Artwork by Nicholas, 7 years old
‘Handpainted chooks outside the chook-house’


What to do if your child dies at home

This factsheet explains what to do after your child dies if you have been caring for them at home. It is important to be prepared for what needs to happen and to have support of a loved one during this time.

After your child has died, you do not need to do anything in a hurry. If you would like to, you can spend time with your child before calling other people. When you and your family are ready, you will need to phone the care team who have been supporting you at home to let them know your child has died. You should have access to the contact details for the team so that you can contact someone after-hours if needed. Parents often ask if they need to notify the police when their child dies. This is generally not required because the child’s death was expected and the result of a progressive illness.

A health professional will come to your house and certify in writing that your child has died. This letter or paperwork is then given to the funeral director. The funeral director can obtain the formal medical certificate at a later time from your doctor.

When you are ready, the funeral director will come to your home. Some families want to keep their child at home for as long as possible before the funeral. Speak to your funeral director about the options to keep your child at home if this is something you would like to do.

Funeral directors are usually very flexible and will come to the house at a time that suits you. They are also on call twenty-four hours a day, but there may be an additional cost for work outside normal hours.
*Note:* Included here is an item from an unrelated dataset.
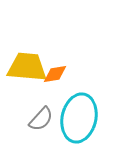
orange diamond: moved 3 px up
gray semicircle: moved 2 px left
It is important for families to be prepared for what happens if the funeral director comes to your home. For example, it is the policy of some funeral companies to place people who have died into a bag, to comply with Workplace Health and Safety Regulations, before placing them on a stretcher and taking them to the vehicle. If this is the case, you can ask that the bag be left open while your child leaves your home. An alternative would be for someone to carry the child to the funeral director’s car and place them on the stretcher at this point. Privacy can also be considered in where the funeral director parks their vehicle so that it is close to the entry of your home.

You may wish for your child’s doona to be placed over them or you may want your child to leave with a favourite toy. These special items can be kept for you by the funeral director. When the time comes for you to give your child to the funeral director you may be overwhelmed with emotions. It is important to have the support of loved ones at this time.

If you would like to, you can visit your child at the funeral home before the funeral. Speak to your funeral director if this is something that you would like to do.